All lines containing the string "côté" must be copied from the entries.

-- RECORDS FOR THE TASK --
★ ★ ★ ★ ★ ★ ★

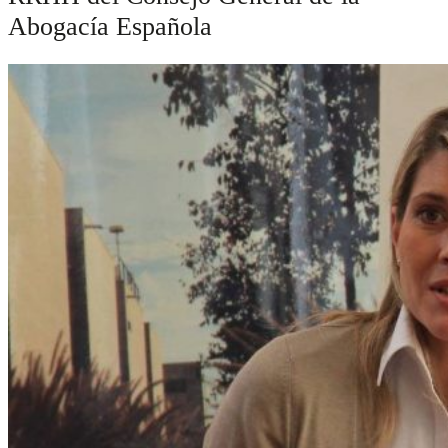
Abogacía Española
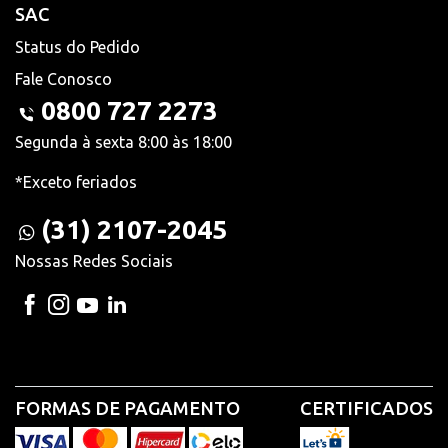
SAC
Status do Pedido
Fale Conosco
0800 727 2273
Segunda à sexta 8:00 às 18:00
*Exceto feriados
(31) 2107-2045
Nossas Redes Sociais
FORMAS DE PAGAMENTO
CERTIFICADOS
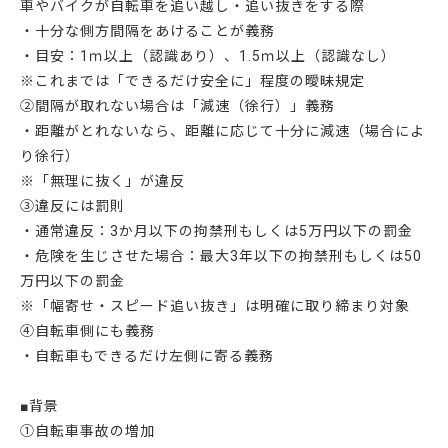
車やバイクが自転車を追い越し・追い抜きをする際
・十分な側方間隔をあけることが義務
・目安：1ｍ以上（認識あり）、1.5ｍ以上（認識なし）
※これまでは「できるだけ安全に」程度の曖昧規定
②間隔が取れない場合は「減速（徐行）」義務
・距離がとれないなら、距離に応じて十分に減速（場合によ
り徐行）
※「無理に抜く」が違反
③違反には罰則
・通常違反：3か月以下の拘禁刑もしくは5万円以下の罰金
・危険を生じさせた場合：最大3年以下の拘禁刑もしくは50
万円以下の罰金
※「幅寄せ・スピード追い抜き」は明確に取り締まり対象
④自転車側にも義務
・自転車もできるだけ左側に寄る義務
■背景
①自転車事故の増加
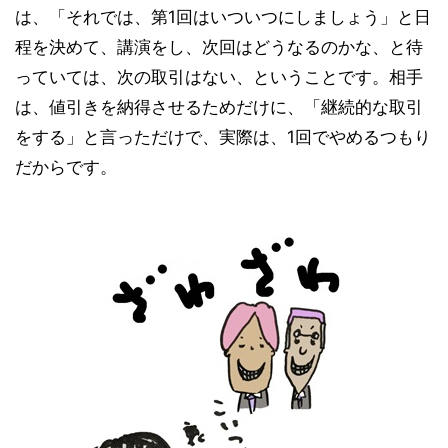
は、「それでは、第1回はいついつにしましょう」と日
程を決めて、講演をし、次回はどうなるのかな、と待
っていては、次の取引はない、ということです。相手
は、値引きを納得させるためだけに、「継続的な取引
をする」と言っただけで、実際は、1回でやめるつもり
だからです。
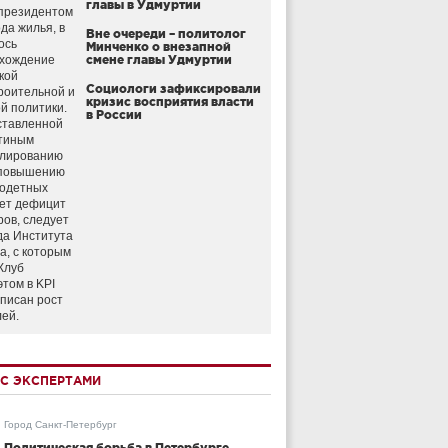
главы в Удмуртии
президентом
да жилья, в
Вне очереди – политолог
ось
Минченко о внезапной
схождение
смене главы Удмуртии
кой
Социологи зафиксировали
роительной и
кризис восприятия власти
й политики.
в России
ставленной
тиным
улированию
 повышению
годетных
ет дефицит
ров, следует
да Института
а, с которым
Клуб
этом в KPI
аписан рост
лей.
С ЭКСПЕРТАМИ
Город Санкт-Петербург
Политическая борьба в Петербурге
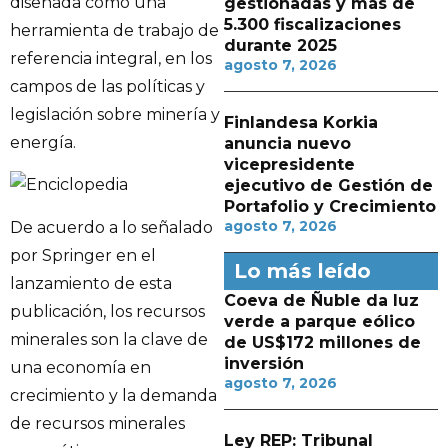
diseñada como una
gestionadas y más de
5.300 fiscalizaciones
herramienta de trabajo de
durante 2025
referencia integral, en los
agosto 7, 2026
campos de las políticas y
legislación sobre minería y
Finlandesa Korkia
energía.
anuncia nuevo
vicepresidente
ejecutivo de Gestión de
Portafolio y Crecimiento
agosto 7, 2026
De acuerdo a lo señalado
por Springer en el
Lo más leído
lanzamiento de esta
Coeva de Ñuble da luz
publicación, los recursos
verde a parque eólico
minerales son la clave de
de US$172 millones de
inversión
una economía en
agosto 7, 2026
crecimiento y la demanda
de recursos minerales
Ley REP: Tribunal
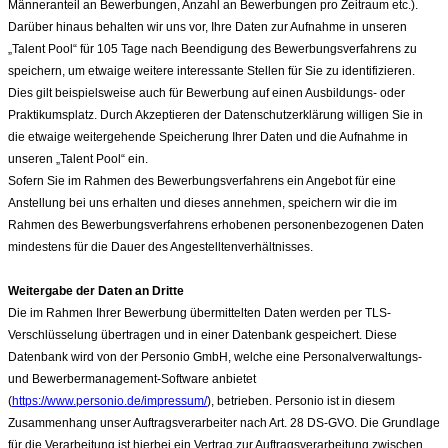
Männeranteil an Bewerbungen, Anzahl an Bewerbungen pro Zeitraum etc.).
Darüber hinaus behalten wir uns vor, Ihre Daten zur Aufnahme in unseren
„Talent Pool“ für 105
Tage nach Beendigung des Bewerbungsverfahrens zu
speichern, um etwaige weitere interessante Stellen für Sie zu identifizieren.
Dies gilt beispielsweise auch für Bewerbung auf einen Ausbildungs- oder
Praktikumsplatz. Durch Akzeptieren der Datenschutzerklärung willigen Sie in
die etwaige weitergehende Speicherung Ihrer Daten und die Aufnahme in
unseren „Talent Pool“ ein.
Sofern Sie im Rahmen des Bewerbungsverfahrens ein Angebot für eine
Anstellung bei uns erhalten und dieses annehmen, speichern wir die im
Rahmen des Bewerbungsverfahrens erhobenen personenbezogenen Daten
mindestens für die Dauer des Angestelltenverhältnisses.
Weitergabe der Daten an Dritte
Die im Rahmen Ihrer Bewerbung übermittelten Daten werden per TLS-
Verschlüsselung übertragen und in einer Datenbank gespeichert. Diese
Datenbank wird von der Personio GmbH, welche eine Personalverwaltungs-
und Bewerbermanagement-Software anbietet
(
https://www.personio.de/impressum/
), betrieben. Personio ist in diesem
Zusammenhang unser Auftragsverarbeiter nach Art. 28 DS-GVO. Die Grundlage
für die Verarbeitung ist hierbei ein Vertrag zur Auftragsverarbeitung zwischen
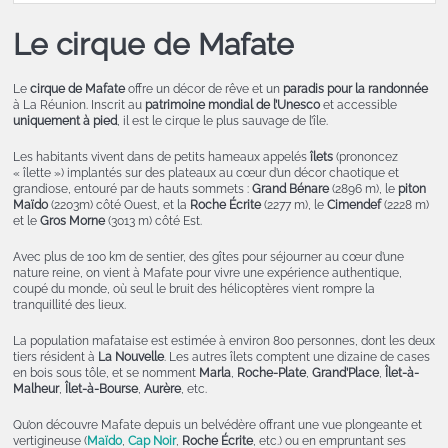
Le cirque de Mafate
Le
cirque de Mafate
offre un décor de rêve et un
paradis pour la randonnée
à La Réunion. Inscrit au
patrimoine mondial de l’Unesco
et accessible
uniquement à pied
, il est le cirque le plus sauvage de l’île.
Les habitants vivent dans de petits hameaux appelés
îlets
(prononcez
« îlette ») implantés sur des plateaux au cœur d’un décor chaotique et
grandiose, entouré par de hauts sommets :
Grand Bénare
(2896 m), le
piton
Maïdo
(2203m) côté Ouest, et la
Roche Écrite
(2277 m), le
Cimendef
(2228 m)
et le
Gros Morne
(3013 m) côté Est.
Avec plus de 100 km de sentier, des gîtes pour séjourner au cœur d’une
nature reine, on vient à Mafate pour vivre une expérience authentique,
coupé du monde, où seul le bruit des hélicoptères vient rompre la
tranquillité des lieux.
La population mafataise est estimée à environ 800 personnes, dont les deux
tiers résident à
La Nouvelle
. Les autres îlets comptent une dizaine de cases
en bois sous tôle, et se nomment
Marla
,
Roche-Plate
,
Grand’Place
,
Îlet-à-
Malheur
,
Îlet-à-Bourse
,
Aurère
, etc.
Qu’on découvre Mafate depuis un belvédère offrant une vue plongeante et
vertigineuse (
Maïdo
,
Cap Noir
,
Roche Écrite
, etc.) ou en empruntant ses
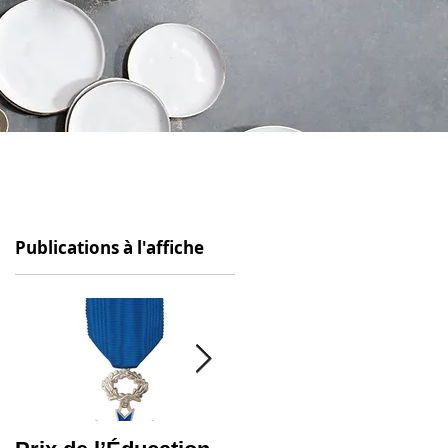
Publications à l'affiche
 du
du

★ ★ ★ ★ ★ ★ ★

-- ANSWER SPACE --
(2203m) côté Ouest, et la
(3013 m) côté Est.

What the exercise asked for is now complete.